Stored data entries
*-*-*
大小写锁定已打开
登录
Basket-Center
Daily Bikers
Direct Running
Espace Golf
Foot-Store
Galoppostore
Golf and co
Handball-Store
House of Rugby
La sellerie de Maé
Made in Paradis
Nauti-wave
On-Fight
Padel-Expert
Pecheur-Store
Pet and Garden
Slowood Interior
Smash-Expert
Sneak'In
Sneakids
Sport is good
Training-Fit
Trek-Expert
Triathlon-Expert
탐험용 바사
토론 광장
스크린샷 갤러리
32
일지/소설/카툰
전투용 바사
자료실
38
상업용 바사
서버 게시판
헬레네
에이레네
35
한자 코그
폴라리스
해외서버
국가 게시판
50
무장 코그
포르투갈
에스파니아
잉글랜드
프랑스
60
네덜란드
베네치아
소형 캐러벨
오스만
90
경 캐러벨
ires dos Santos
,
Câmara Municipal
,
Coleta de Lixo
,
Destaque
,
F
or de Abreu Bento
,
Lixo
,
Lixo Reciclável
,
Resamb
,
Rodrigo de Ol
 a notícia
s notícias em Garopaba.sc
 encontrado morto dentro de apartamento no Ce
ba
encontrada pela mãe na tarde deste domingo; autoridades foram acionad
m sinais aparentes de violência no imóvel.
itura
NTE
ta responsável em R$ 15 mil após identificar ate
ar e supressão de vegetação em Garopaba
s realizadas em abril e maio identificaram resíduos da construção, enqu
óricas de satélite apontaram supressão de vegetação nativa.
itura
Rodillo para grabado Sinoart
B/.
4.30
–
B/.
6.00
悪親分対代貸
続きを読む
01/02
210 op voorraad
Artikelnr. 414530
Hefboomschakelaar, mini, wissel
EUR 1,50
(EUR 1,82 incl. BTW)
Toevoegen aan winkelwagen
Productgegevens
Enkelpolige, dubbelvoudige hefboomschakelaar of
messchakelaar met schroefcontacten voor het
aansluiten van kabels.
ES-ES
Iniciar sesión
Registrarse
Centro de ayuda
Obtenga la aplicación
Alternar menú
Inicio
*-*-*
REQUIRED WORK: Give back, unchanged, the line that holds "ar e supressão de vegetação em Garopaba" along with all lines after it through the last line above.

REPLY:
ar e supressão de vegetação em Garopaba
s realizadas em abril e maio identificaram resíduos da construção, enqu
óricas de satélite apontaram supressão de vegetação nativa.
itura
Rodillo para grabado Sinoart
B/.
4.30
–
B/.
6.00
悪親分対代貸
続きを読む
01/02
210 op voorraad
Artikelnr. 414530
Hefboomschakelaar, mini, wissel
EUR 1,50
(EUR 1,82 incl. BTW)
Toevoegen aan winkelwagen
Productgegevens
Enkelpolige, dubbelvoudige hefboomschakelaar of
messchakelaar met schroefcontacten voor het
aansluiten van kabels.
ES-ES
Iniciar sesión
Registrarse
Centro de ayuda
Obtenga la aplicación
Alternar menú
Inicio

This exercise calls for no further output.